Records drawn from a dataset
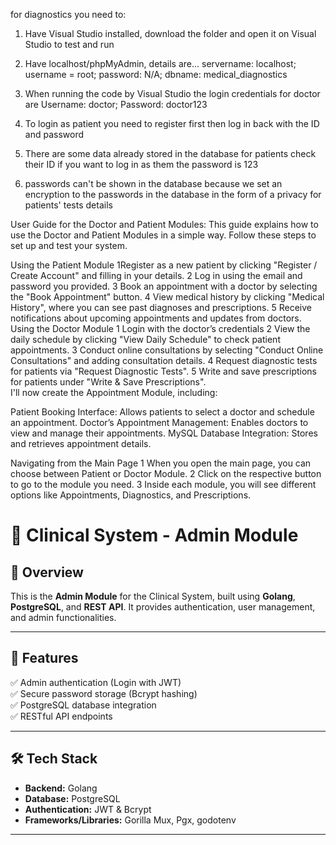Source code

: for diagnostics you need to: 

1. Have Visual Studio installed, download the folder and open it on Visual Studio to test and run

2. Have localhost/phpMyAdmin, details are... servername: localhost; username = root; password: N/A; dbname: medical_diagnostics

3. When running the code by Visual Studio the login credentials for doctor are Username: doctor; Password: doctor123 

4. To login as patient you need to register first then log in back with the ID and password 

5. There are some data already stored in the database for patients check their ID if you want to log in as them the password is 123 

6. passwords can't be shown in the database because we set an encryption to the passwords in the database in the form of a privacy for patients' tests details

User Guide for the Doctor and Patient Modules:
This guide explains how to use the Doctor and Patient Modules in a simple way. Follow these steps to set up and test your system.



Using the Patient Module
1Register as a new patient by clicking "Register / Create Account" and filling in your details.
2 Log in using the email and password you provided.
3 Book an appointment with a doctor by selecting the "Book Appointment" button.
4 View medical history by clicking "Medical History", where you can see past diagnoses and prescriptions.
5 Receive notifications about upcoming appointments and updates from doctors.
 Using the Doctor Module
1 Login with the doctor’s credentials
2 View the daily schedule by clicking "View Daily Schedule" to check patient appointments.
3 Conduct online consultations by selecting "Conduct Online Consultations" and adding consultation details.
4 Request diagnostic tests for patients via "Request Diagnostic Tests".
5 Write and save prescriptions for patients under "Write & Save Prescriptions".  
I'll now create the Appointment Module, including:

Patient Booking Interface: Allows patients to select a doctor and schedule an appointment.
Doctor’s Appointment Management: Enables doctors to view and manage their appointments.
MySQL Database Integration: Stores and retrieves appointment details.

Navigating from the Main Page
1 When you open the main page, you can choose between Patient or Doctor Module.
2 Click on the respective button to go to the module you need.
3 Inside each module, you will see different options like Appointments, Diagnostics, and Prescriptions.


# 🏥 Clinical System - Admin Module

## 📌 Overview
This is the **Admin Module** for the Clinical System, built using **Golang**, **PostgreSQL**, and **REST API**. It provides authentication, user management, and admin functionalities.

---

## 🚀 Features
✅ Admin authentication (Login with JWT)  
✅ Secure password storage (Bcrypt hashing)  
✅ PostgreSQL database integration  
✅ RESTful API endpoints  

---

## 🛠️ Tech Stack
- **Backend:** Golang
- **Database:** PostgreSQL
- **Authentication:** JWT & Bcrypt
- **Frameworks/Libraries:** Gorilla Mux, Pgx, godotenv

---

Exercise aim: Beginning at the line above that contains "Using the Patient Module", return each line exactly through the line that contains "I'll now create", and no others.

Task output:
Using the Patient Module
1Register as a new patient by clicking "Register / Create Account" and filling in your details.
2 Log in using the email and password you provided.
3 Book an appointment with a doctor by selecting the "Book Appointment" button.
4 View medical history by clicking "Medical History", where you can see past diagnoses and prescriptions.
5 Receive notifications about upcoming appointments and updates from doctors.
 Using the Doctor Module
1 Login with the doctor’s credentials
2 View the daily schedule by clicking "View Daily Schedule" to check patient appointments.
3 Conduct online consultations by selecting "Conduct Online Consultations" and adding consultation details.
4 Request diagnostic tests for patients via "Request Diagnostic Tests".
5 Write and save prescriptions for patients under "Write & Save Prescriptions".  
I'll now create the Appointment Module, including:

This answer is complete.